It is frequently argued that the pace of technological change is increasing. For example, one well-known ‘futurologist’, Ray Kurzweil, has long argued that technology is not only developing exponentially (at least, as measured by some indicators of technological performance, most notably including the growth of computer processing speed) but that the rate of change itself is also changing exponentially (Kurzweil, 2001). So, not only is the pace of change accelerating, but the rate at which it is accelerating is also increasing. He argues that we are approaching the ‘singularity’ – the point at which the technology we make will itself have become more ‘intelligent’ than humans and hence be able to innovate (or invent) even more rapidly.

Although Kurzweil’s argument might be among the more extreme claims made about the inevitability of technological change, he is certainly not alone. The UK government, for example, argues more modestly, but in a similar vein:

A large body of evidence shows that innovative economies are more productive and faster growing. They deliver higher returns on investment and increased living standards. They are better at responding to changing circumstances through redeploying old activities and jobs.
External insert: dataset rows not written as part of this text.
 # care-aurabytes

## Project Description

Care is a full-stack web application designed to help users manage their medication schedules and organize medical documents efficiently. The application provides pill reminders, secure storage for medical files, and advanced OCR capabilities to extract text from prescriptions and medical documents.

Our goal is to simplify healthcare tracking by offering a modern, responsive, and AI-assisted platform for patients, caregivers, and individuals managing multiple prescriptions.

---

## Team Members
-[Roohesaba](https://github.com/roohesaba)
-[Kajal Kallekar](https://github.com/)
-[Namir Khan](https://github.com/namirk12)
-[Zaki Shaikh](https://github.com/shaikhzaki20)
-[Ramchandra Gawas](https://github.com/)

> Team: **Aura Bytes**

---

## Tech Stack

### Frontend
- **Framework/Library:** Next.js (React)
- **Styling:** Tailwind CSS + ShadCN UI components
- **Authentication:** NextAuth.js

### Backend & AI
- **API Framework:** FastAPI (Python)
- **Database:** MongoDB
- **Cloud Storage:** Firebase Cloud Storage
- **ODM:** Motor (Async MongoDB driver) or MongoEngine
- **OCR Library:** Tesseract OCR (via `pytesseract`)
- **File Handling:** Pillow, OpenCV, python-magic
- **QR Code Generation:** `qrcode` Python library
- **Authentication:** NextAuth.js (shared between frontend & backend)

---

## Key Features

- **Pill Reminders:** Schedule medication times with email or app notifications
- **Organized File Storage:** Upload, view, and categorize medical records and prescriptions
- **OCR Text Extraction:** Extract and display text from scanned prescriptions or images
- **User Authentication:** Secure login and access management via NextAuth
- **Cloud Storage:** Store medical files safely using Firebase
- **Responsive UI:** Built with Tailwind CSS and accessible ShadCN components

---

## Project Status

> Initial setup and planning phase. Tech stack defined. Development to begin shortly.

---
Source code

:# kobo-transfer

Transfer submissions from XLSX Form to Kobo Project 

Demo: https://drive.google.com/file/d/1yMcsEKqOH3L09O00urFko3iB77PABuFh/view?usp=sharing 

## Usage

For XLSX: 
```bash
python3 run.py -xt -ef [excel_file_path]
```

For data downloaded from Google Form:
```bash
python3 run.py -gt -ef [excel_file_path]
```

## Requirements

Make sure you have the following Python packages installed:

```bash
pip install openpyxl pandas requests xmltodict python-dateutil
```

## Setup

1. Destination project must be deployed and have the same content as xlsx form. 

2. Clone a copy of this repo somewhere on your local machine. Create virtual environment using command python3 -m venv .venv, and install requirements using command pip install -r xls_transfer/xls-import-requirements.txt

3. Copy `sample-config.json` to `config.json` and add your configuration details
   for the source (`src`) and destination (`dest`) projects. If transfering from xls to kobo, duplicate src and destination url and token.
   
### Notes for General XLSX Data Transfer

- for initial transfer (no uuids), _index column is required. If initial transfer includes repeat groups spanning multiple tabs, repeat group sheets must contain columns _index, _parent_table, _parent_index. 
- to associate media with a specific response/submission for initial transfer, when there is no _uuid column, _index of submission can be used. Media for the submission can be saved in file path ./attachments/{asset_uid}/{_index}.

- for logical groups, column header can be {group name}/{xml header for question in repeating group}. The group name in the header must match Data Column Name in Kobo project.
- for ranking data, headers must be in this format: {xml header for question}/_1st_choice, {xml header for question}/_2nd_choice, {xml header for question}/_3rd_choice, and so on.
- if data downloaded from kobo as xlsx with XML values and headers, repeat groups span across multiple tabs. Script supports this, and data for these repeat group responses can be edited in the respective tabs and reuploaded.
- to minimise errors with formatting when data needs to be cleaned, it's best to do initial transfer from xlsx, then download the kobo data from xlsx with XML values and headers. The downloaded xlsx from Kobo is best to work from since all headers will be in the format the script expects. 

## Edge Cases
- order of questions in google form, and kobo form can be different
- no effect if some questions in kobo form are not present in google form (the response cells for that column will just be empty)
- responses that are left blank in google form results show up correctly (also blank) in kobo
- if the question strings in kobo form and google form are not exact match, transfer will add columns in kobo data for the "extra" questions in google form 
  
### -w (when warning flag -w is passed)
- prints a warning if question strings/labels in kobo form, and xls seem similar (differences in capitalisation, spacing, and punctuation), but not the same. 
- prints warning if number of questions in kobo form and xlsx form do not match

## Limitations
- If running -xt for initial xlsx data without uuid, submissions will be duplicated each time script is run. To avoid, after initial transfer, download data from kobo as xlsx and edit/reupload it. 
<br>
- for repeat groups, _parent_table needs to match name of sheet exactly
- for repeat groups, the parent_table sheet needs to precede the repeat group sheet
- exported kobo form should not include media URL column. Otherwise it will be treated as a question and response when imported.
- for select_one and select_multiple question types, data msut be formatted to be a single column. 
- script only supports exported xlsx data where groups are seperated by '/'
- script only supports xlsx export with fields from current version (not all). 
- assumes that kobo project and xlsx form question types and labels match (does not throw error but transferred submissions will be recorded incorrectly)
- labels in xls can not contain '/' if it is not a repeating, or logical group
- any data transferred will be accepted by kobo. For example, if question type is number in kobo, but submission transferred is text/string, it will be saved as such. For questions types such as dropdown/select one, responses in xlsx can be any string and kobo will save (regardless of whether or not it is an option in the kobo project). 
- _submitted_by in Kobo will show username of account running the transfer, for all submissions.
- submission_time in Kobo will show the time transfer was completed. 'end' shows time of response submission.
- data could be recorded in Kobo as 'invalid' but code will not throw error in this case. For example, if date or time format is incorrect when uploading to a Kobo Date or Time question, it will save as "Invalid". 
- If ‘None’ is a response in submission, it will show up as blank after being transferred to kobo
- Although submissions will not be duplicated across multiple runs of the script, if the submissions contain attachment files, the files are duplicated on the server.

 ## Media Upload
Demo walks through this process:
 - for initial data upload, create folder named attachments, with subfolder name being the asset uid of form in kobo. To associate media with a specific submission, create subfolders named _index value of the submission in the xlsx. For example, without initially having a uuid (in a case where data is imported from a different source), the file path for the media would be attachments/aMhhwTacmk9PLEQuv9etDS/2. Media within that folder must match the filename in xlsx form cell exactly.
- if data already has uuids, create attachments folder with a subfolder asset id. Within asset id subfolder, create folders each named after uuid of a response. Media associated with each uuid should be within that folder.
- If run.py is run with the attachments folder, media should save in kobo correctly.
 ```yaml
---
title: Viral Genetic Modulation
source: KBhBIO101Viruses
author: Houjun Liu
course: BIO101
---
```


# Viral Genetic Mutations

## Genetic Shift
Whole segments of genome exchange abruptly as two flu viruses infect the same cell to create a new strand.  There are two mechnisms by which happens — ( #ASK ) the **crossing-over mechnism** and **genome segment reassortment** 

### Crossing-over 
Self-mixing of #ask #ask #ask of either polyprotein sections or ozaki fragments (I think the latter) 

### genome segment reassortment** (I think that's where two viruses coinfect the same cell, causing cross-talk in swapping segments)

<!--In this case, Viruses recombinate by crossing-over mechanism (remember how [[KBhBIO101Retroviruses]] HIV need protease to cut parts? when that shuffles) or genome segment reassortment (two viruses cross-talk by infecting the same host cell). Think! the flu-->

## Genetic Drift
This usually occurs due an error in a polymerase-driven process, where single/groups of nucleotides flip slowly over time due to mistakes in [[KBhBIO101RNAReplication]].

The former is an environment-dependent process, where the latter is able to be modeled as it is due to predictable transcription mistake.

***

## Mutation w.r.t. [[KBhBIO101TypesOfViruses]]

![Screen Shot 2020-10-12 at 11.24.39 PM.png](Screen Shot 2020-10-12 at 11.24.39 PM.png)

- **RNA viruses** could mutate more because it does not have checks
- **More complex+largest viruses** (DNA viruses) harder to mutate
They are more able to find solutions to global challenges such as reducing dependence on fossil fuels, helping people live longer and healthier lives.

(BIS, 2011, p. 5)

Others, though probably in a minority, are more sceptical and challenge such views (e.g. Cowen, 2011). US economist Robert Gordon, in a thought-provoking Working Paper for the US National Bureau of Economic Research (Gordon, 2012), has argued that the past 250 years of economic growth may prove to have been an aberration in human history. He looks specifically at the US economy (which has over recent decades been the global powerhouse of innovation and economic growth), and notes that many of the benchmark inventions and subsequent innovations of this period are ‘once only’. For example, the spread of suburbs as a result of improved cars, roads and public/mass transit systems can only happen once in a place, though it may still occur elsewhere in the world. Similarly central heating and air conditioning which control interior building temperatures can only be diffused once. Roberts contradicts Kurzweil’s claims about the increasing pace of technological change, using the example of the speed of mass travel. This increased from around 5 km/h (3 mph) with the horse-drawn omnibus in 1860, through the train and the car, to around 800 km/h (500 mph) with the advent of the Boeing 707 in 1958.

Speed has not only not increased since then, but actually decreased as airlines seek to reduce fuel consumption. Europeans might point to the troubled history of Anglo-French supersonic airliner Concorde, which had a maximum speed of 2140 km/h. It made its first commercial flight in 1976 before being removed from service in 2003 for a range of economic, safety and technological reasons. Arguably, Concorde never provided mass transport (only 20 were built, each capable of carrying around 100 passengers) and only serves to emphasise Gordon’s argument. The main thrust of Gordon’s paper is that economic growth due to innovation may consequently be lower in the future than it has been historically, and is unlikely to be enough to overcome a range of other systemic problems in the USA to maintain growth at historic trend levels, even assuming away the particular problems of the global crisis which began in 2008.